Texte de la page
Un jour, nous eûmes à la fabrique la visite d'un voyageur qui se présenta comme le monteur de la maison K. à Moscou. Il nous laissa un prix courant et nous invita à nous fournir chez lui des machines dont nous avions besoin. Nous réussîmes tôt après à lui faire vendre un de ses grands moteurs. C'est pourquoi nous nous rendîmes, mon beau-frère et moi, à Moscou pour prendre la représentation de cette maison. Arrivés dans la capitale, le monteur nous reçut très bien et nous fit voir tout ce que nous désirions. Nous le priâmes de nous présenter au patron de la fabrique ; il nous apprit alors que c'était lui.

À faire
a) Dans le récit, qui le monteur venu de Moscou était-il en réalité ?
b) Résumez le récit en deux phrases.
c) Extrayez tout le récit depuis « Un jour, nous » jusqu'à « que c'était lui. ».

(Entrées d'un jeu de données)
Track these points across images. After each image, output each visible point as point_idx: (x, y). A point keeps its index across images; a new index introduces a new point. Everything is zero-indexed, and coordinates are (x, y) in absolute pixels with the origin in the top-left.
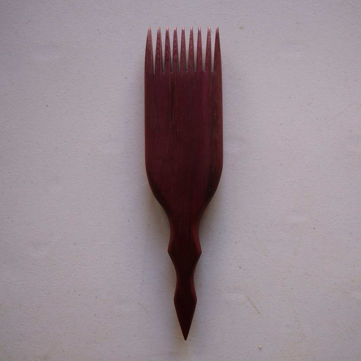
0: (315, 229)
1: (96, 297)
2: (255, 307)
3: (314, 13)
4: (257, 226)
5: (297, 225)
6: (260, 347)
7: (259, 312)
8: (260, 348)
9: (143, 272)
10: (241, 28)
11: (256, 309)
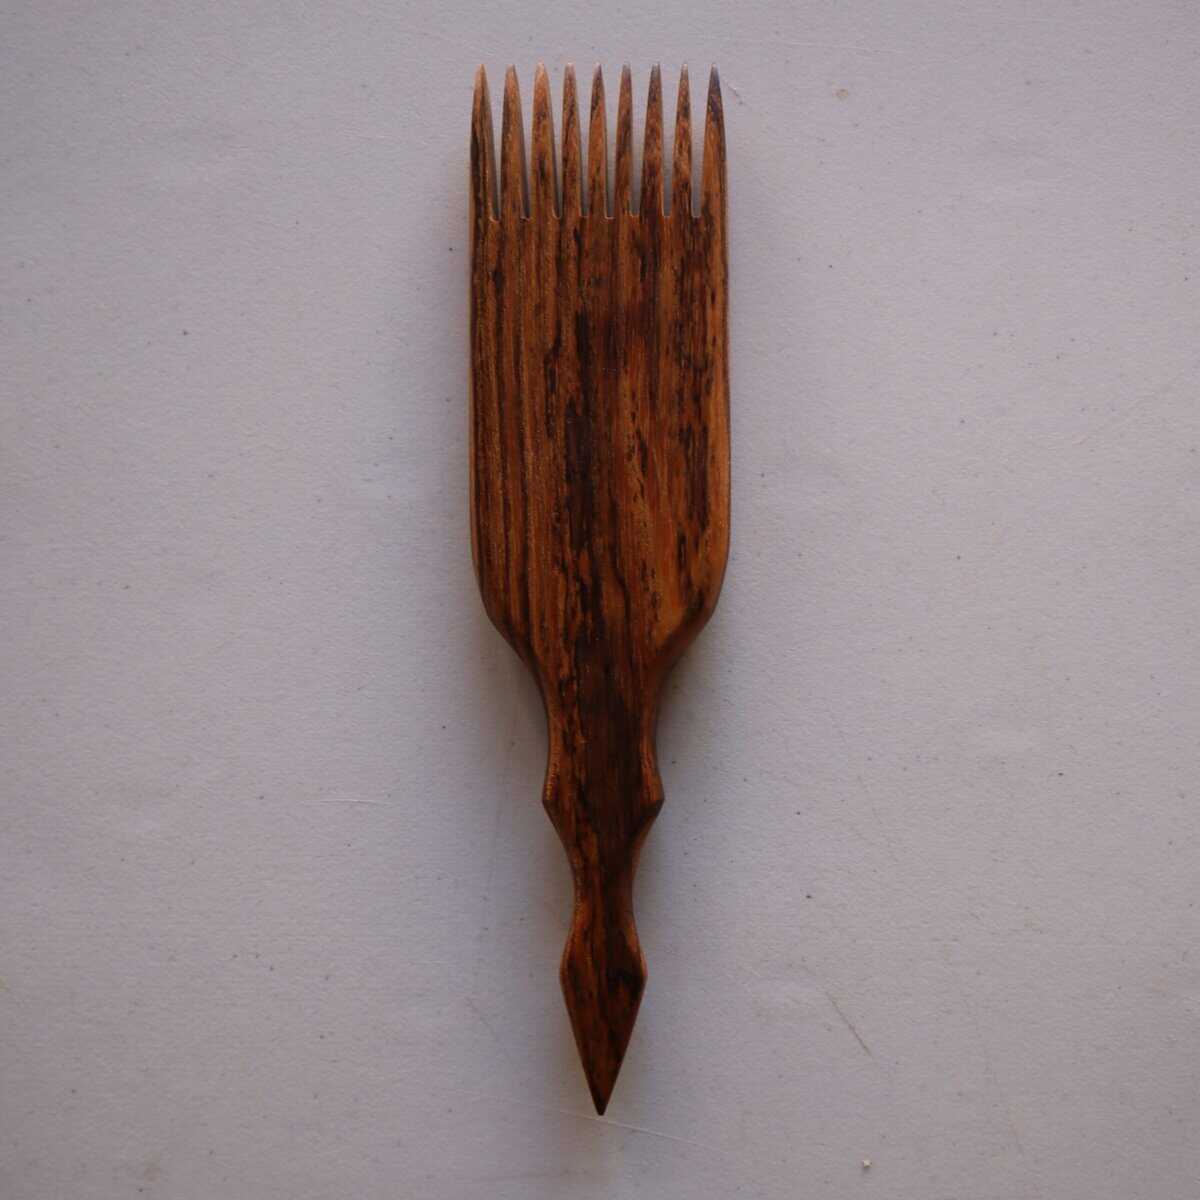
0: (1063, 777)
1: (327, 978)
2: (852, 1028)
3: (1088, 51)
4: (870, 759)
5: (1003, 763)
6: (867, 1163)
7: (865, 1047)
8: (866, 1168)
9: (485, 899)
10: (841, 94)
11: (857, 1036)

Réponses par entrée
a) Le patron de la fabrique.

b) Un voyageur se présentant comme le monteur de la maison K. à Moscou visita la fabrique, laissa un prix courant, et on réussit bientôt à lui faire vendre un de ses grands moteurs. La personne qui raconte partit alors à Moscou avec son beau-frère pour prendre la représentation de la maison, et le monteur, prié de les présenter au patron, leur apprit que c'était lui.

c)
Un jour, nous eûmes à la fabrique la visite d'un voyageur qui se présenta comme le monteur de la maison K. à Moscou. Il nous laissa un prix courant et nous invita à nous fournir chez lui des machines dont nous avions besoin. Nous réussîmes tôt après à lui faire vendre un de ses grands moteurs. C'est pourquoi nous nous rendîmes, mon beau-frère et moi, à Moscou pour prendre la représentation de cette maison. Arrivés dans la capitale, le monteur nous reçut très bien et nous fit voir tout ce que nous désirions. Nous le priâmes de nous présenter au patron de la fabrique ; il nous apprit alors que c'était lui.